Directions for this task: Print all the lines of these records word for word, leaving the pictures out of your answer.

Data entries:

- - - -

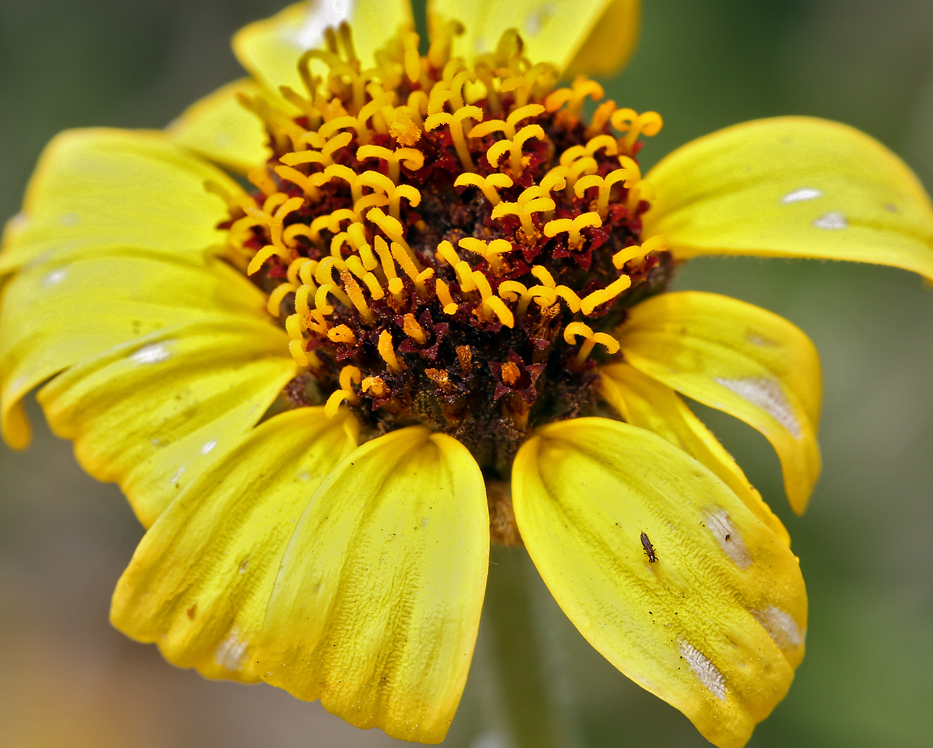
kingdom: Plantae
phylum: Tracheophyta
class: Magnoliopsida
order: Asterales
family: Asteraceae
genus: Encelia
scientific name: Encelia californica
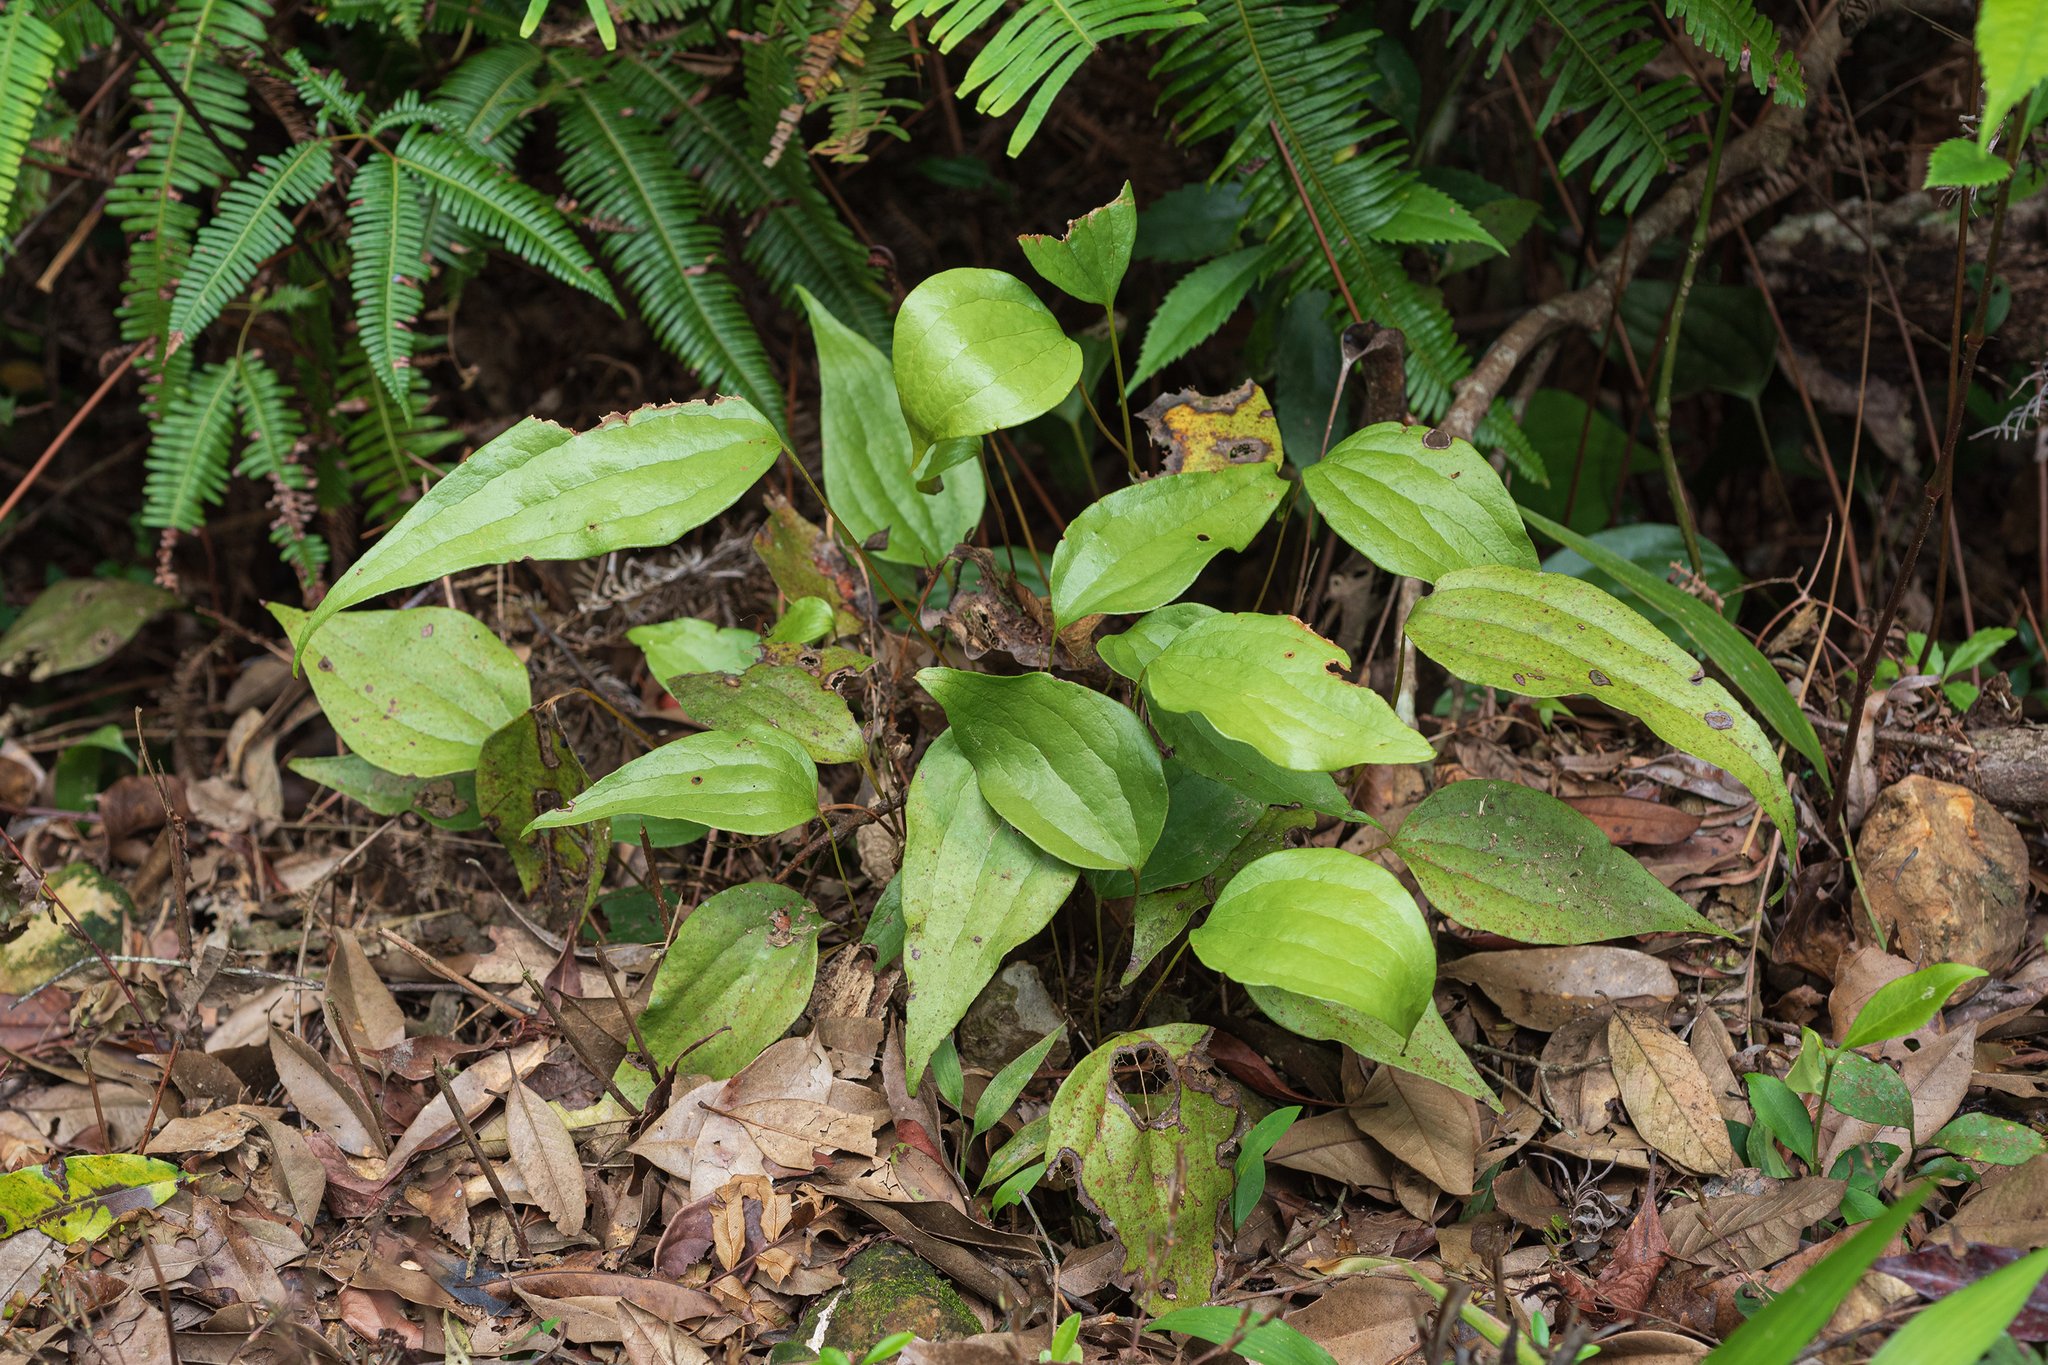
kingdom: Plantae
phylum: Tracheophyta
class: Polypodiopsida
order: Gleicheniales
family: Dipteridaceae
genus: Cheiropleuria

- - - -

Full response:
kingdom: Plantae
phylum: Tracheophyta
class: Magnoliopsida
order: Asterales
family: Asteraceae
genus: Encelia
scientific name: Encelia californica
kingdom: Plantae
phylum: Tracheophyta
class: Polypodiopsida
order: Gleicheniales
family: Dipteridaceae
genus: Cheiropleuria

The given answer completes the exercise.